Лето в пионерском галстуке (Малисова, Сильванова) - страница 262

Ты… ты просил меня быть очень откровенным. Это немного сложно, но я постараюсь. В конце концов, мы взрослые люди, и, пусть о таком не говорят в приличном обществе, но понять-то мы друг друга сможем. В общем… он дал мне на дом те фотографии, которые должны будут мне нравиться потом, когда мы вылечим болезнь. Сказал, как останусь один, попробовать расслабиться и повнимательнее присмотреться к самым красивым, чтобы… Ну, ты понимаешь, чтобы я научился получать настоящее физическое удовольствие, глядя на них и воображая.
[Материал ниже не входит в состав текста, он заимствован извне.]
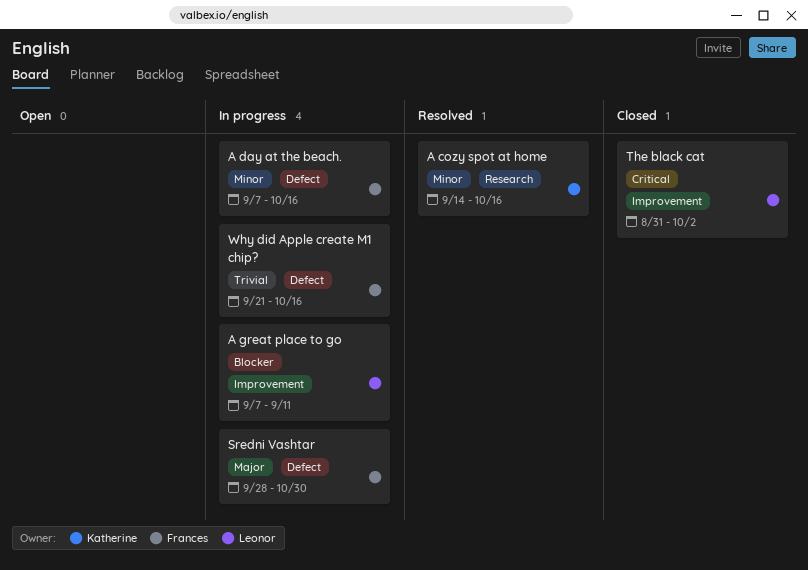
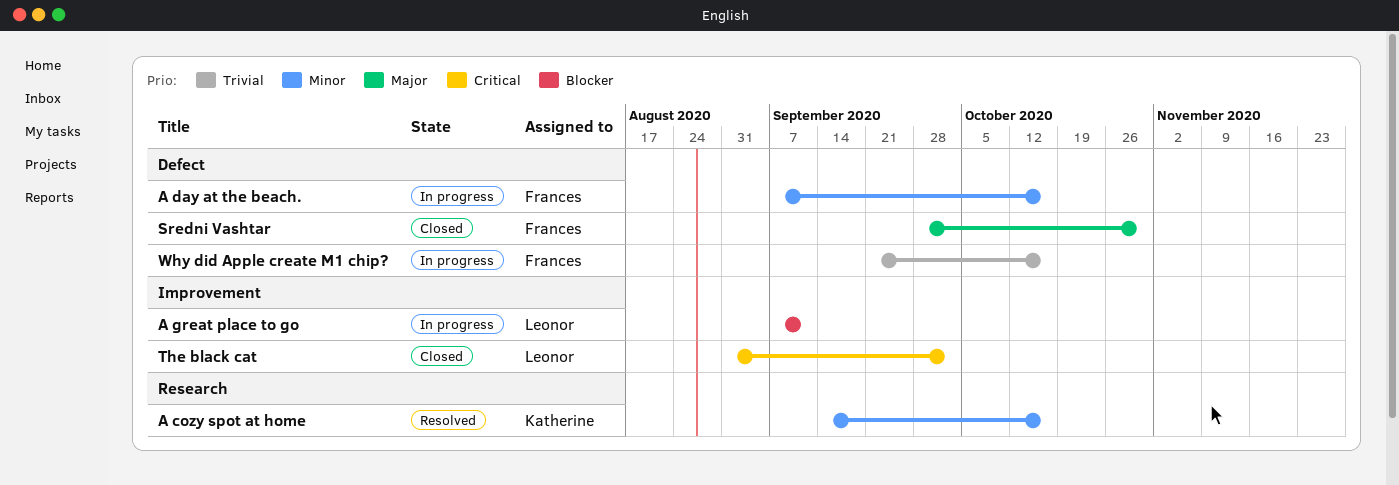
Sredni Vashtar, status: In progress -> Closed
И Юр, какое счастье – у меня получилось! Я думал только о том, что на фотографии, и смог! Я смог все!»

Усилием воли Юрка подавил эмоции, которые охватили его сразу после прочтения. Все-таки он понимал, что это меньшее из зол и вообще-то, если бы Володя не мучился от своих проблем, к этому времени он уже давно состоял бы в отношениях с реальным человеком и занимался с ним реальными вещами, а не воображал что-то в одиночестве.

Вопрос о встрече они больше не поднимали, письма пошли ровные, нейтральные. Юрка окончательно осознал, что Володя успокоился и что лечение ему помогает. Юрке бы радоваться, но ему, наоборот, стало не по себе. Казалось, будто избавившись от страха, Володя избавился и от мыслей о нем, забыл его, разлюбил.

Это письмо было последним в этом году, где Володя писал о личном.

В октябре произошло то, о чем предупреждал дядя: Германия объединилась. Коневы пошли в посольство и спустя пять часов стояния в очереди наконец подали документы.

Среди знакомых Юркиных родителей три семьи уже умудрились уехать на Запад. От этих новостей мама стала совсем невыносимой. С ядовитой завистью в голосе она повторяла почти каждый день:

– Манько уехали. Коломиец уехали. Даже Тындик уехали! – говорила она о сослуживцах. – Они в Америке сбоку припека! А у нас есть полное право на гражданство Германии! И что же? А ничего! Ждите! Сколько можно ждать? Мы тут скоро с голоду сдохнем!

– Чтобы уехать в Германию, гражданство не обязательно, – негромко, неохотно и устало поспорил отец.

В ноябре уехали единственные соседи, с которыми тесно общались Коневы. Эта новость совсем подкосила мать.

– Я – инженер, – не успокаивалась она, – человек с высшим образованием, всю жизнь этому проклятому заводу отдала! Все здоровье угробила! И что мне с этого? Подшипники вместо зарплаты? А Валька, какая-то челночка, торгашка, натаскала шмоток из Турции – и все, в дамках!

Она не винила отца, хотя ему задерживали зарплату, она винила немецкое посольство и весь мир в целом. Здоровье матери и правда подкосилось, начались проблемы с легкими. Непрекращающиеся болезни и нищета окончательно испортили когда-то мягкий характер. Будто пытаясь найти новый повод для жалости к себе, она даже спрашивала про Юркиного «друга по переписке, который из Москвы»: как им живется в столице?